I did read all the developer documentation and it got me close but not
close
enough. It turns out that on linux the io statistics per processes is
not
counted at all. There is however what is called laptop_mode where
you want to find unecessary disk activity to save batteries.
In order to activate the io stats per process you do
echo "1">/proc/sys/vm/block_dump and watch the dmesg.
Now, it's a big mess there so as soon as I have some time I plan to
remove
the messages from dmesg with some switch and instead count statistics
into /proc/<pid>/statio. naturally I want to count the postgres process
which
runs my query. I also need to disable the bgwriter in the conf files and
probably
the other stat which I won't need. btw, when I disabled the bgwriter on
windows,
I am not sure but I think its not completely disabled since I still see
io
writes in a different postgres process (which I must assume is the
bgwriter
since they don't have clear names In the task list in windows).
Anyway, in linux (and probably in windows) there is also a background
writer of the system. In linux 2.4 its called kupdated and it write out
dirtied
buffers it has read from the disk. I will also need to circumvent it
somehow
( I don't know if it can be simply disabled)
with maybe O_SYNC or/and O_DIRECT in the fd.c source of postgreSQL
where they do fileWrite and fileRead.
Also, when you think about it, it is useless for the kernel to second
guess
postgreSQL since the developers know what they want to achieve when
they cache disk blocks.

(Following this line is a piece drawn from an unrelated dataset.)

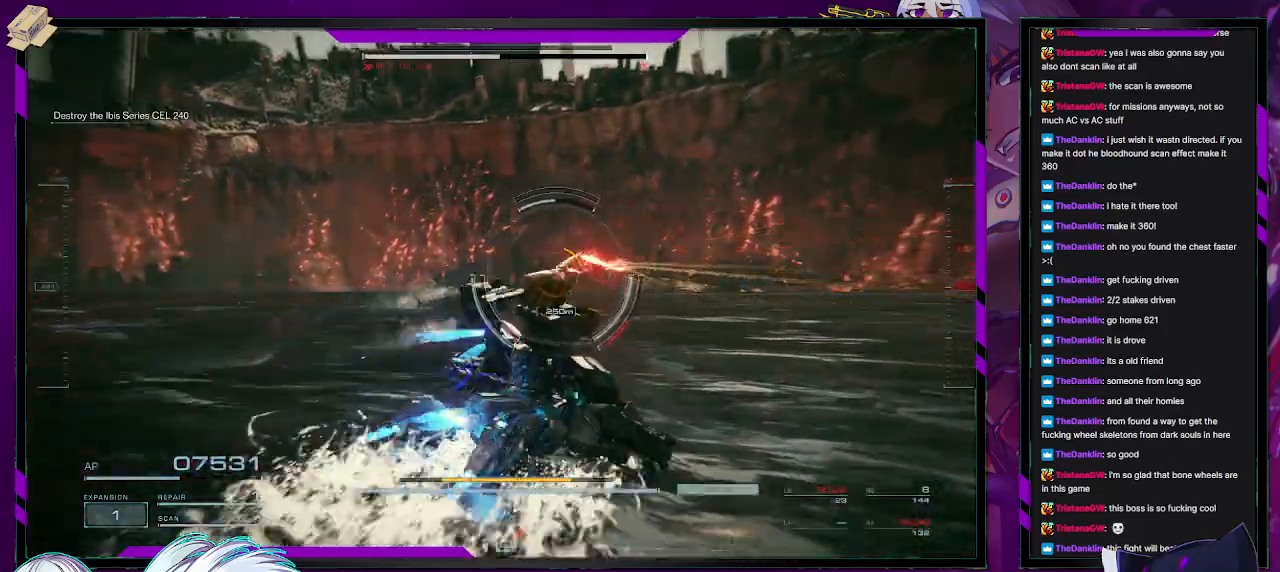
{"buttons": [], "left_stick": "up", "right_stick": "left", "events": [[317, "left_stick", "up"], [367, "right_stick", "left"]]}
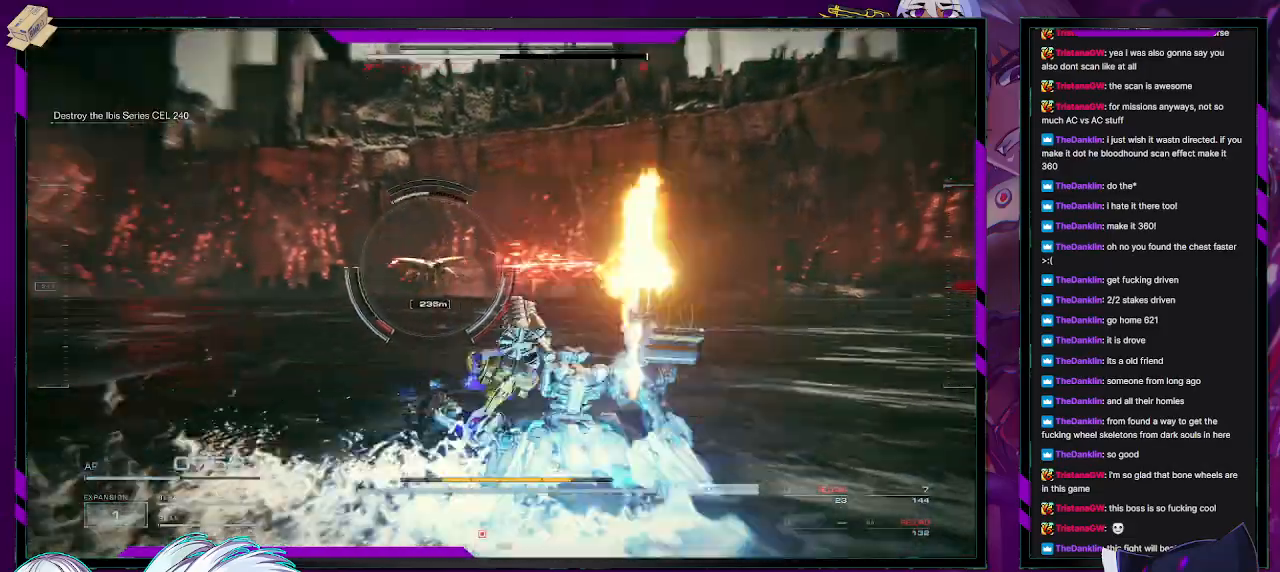
{"buttons": ["X"], "left_stick": "right", "right_stick": "center", "events": [[100, "left_stick", "up-right"], [233, "right_stick", "center"], [400, "left_stick", "right"], [433, "X", "down"]]}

Maybe I should also search for a way to tell
kupdated
to stop caching a given list of processes.
Regards,
tzahi.
> -----Original Message-----
> From: Michael Fuhr [mailto:mike@fuhr.org]
> Sent: Sunday, January 16, 2005 5:44 AM
> To: Tzahi Fadida
> Cc: pgsql-general@postgresql.org
> Subject: Re: [GENERAL] Is it possible to measure IO costs of
> a query in postgreSQL?
>
>
> On Sat, Jan 08, 2005 at 08:01:51PM +0200, Tzahi Fadida wrote:
>
> > I have been trying for a week now without success to
> discover if you
> > can measure the cost of a query (with my c function).
> EXPLAIN ANALYZE
> > seems to give you the actual time it took it to run but the "cost"
> > seems to be a fixed estimate number and not actual.
>
> "cost" is the planner's estimate of disk page fetches;
> "actual" is elapsed real time. See "Using EXPLAIN" in the
> "Performance Tips" chapter of the documentation.
>
> > I see in the code many times references to pgstats so
> > i figure there must be some kind of accounting.
> > Does anyone have a clue on this? its very important to me
> > to be able to measure scientifically the costs of a query.
>
> Have you looked at the "The Statistics Collector" section in
> the "Monitoring Database Activity" chapter? The statistics
> views won't show statistics for a particular query, but if
> the database is quiescent except for your activity then you
> might be able to measure queries' I/O costs by observing
> changes in the gathered statistics.
>
> --
> Michael Fuhr
> http://www.fuhr.org/~mfuhr/
>
>